Grubb & Ellis, a Pittsburgh real estate agency, had listed the 236,000-square-foot building for sale at $4.5 million. The bottling equipment used by Chestnut Ridge, and its predecessor LeNature's, was sold in an auction last year.

Giant Eagle Supermarkets Inc. of O'Hara, the region's dominant supermarket chain, is a minority owner of Chestnut Ridge. The other partners have not been identified. Giant Eagle and investors purchased the former LeNature's plant in U.S. Bankruptcy Court in Pittsburgh in September 2007 for $23.5 million.

Giant Eagle spokesman Dick Roberts didn't have any information last night on the proposed sale of the building.

Chestnut Ridge closed the plant, which bottled private-label water and tea for Giant Eagle and other customers, in October 2010.

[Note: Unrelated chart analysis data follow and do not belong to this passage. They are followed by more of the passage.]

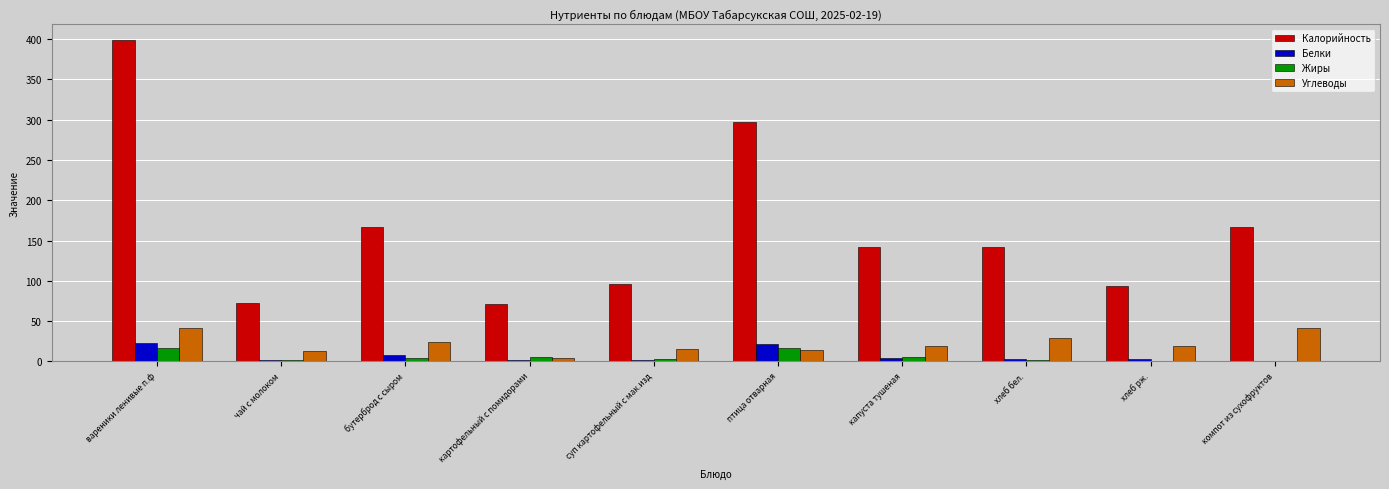

Which series has the largest range (max minus min)?

Калорийность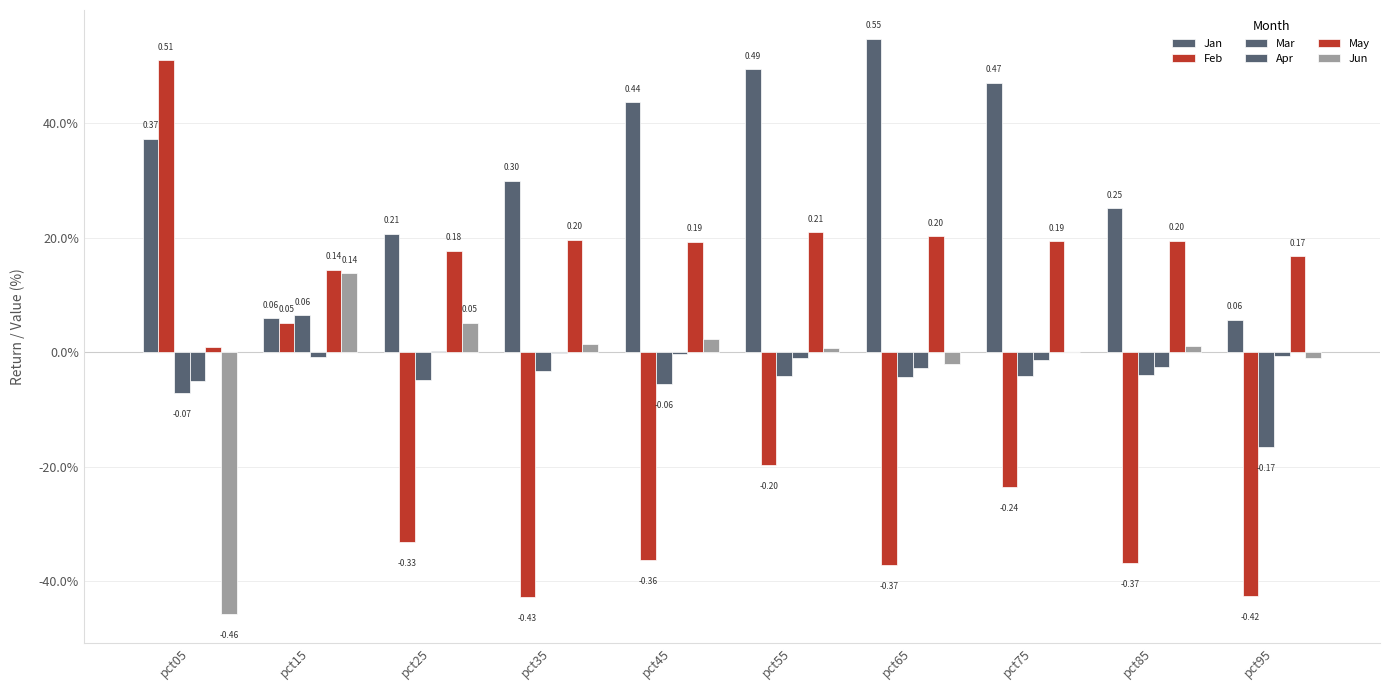

Between pct25 and pct35, which is larger?

pct35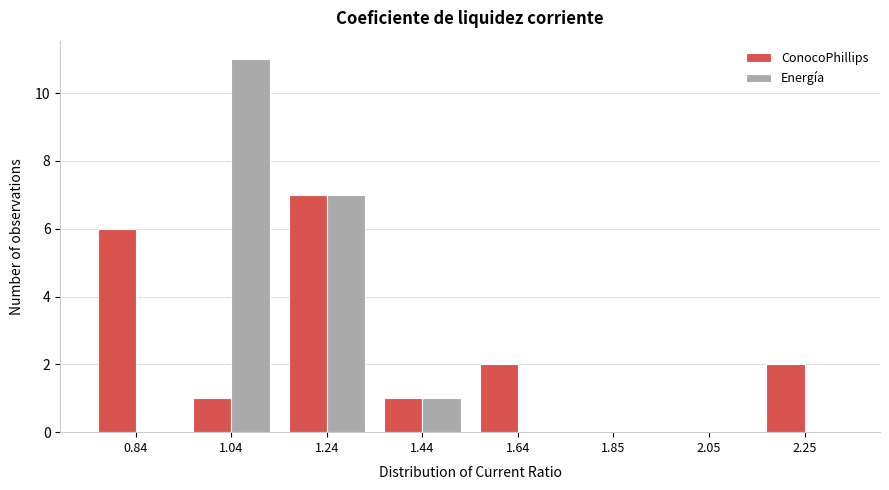

Reading right to left, list all the values displayed in this chart.

ConocoPhillips: 2.25=2	2.05=0	1.85=0	1.64=2	1.44=1	1.24=7	1.04=1	0.84=6
Energía: 2.25=0	2.05=0	1.85=0	1.64=0	1.44=1	1.24=7	1.04=11	0.84=0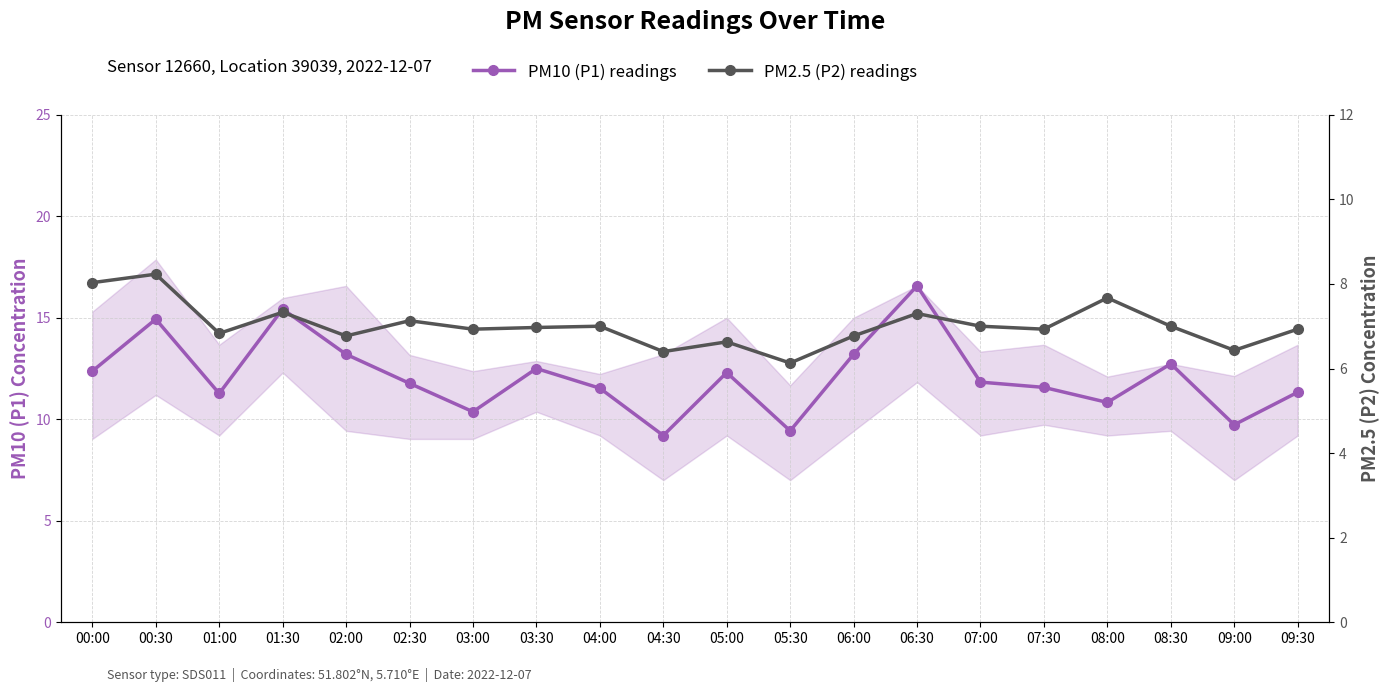

What is the value of the PM2.5 (P2) readings point at the 15th from the left?

7.0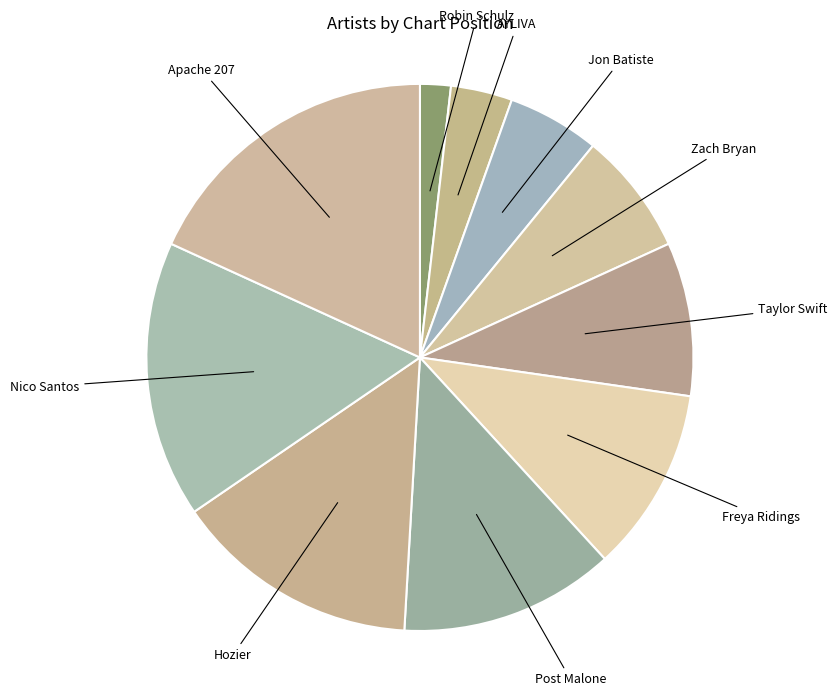

Which category has the biggest portion of the pie?

Apache 207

At the time Giant Eagle announced the closing, Dworkin said he had been in negotiations for a few months before the closing was revealed. Dworkin said in 2010 that his 500,000-square-foot plant in Schreiber Industrial Park was “bursting at the seams.”

Dworkin said in February 2011 that he was not interested in the equipment that Chestnut Ridge was selling.

He also had been interested in acquiring City Brewing Co.'s plant when it was idle in 2008, but City Brewing wasn't interested in divesting itself of the former Rolling Rock brewery.

In other business, council plans to hold a pre-bid meeting at 10 a.m. Friday with refuse haulers intending to submit bids for a new five-year contract for trash-removal service for the city's 3,122 residential dwellings and 330 commercial accounts.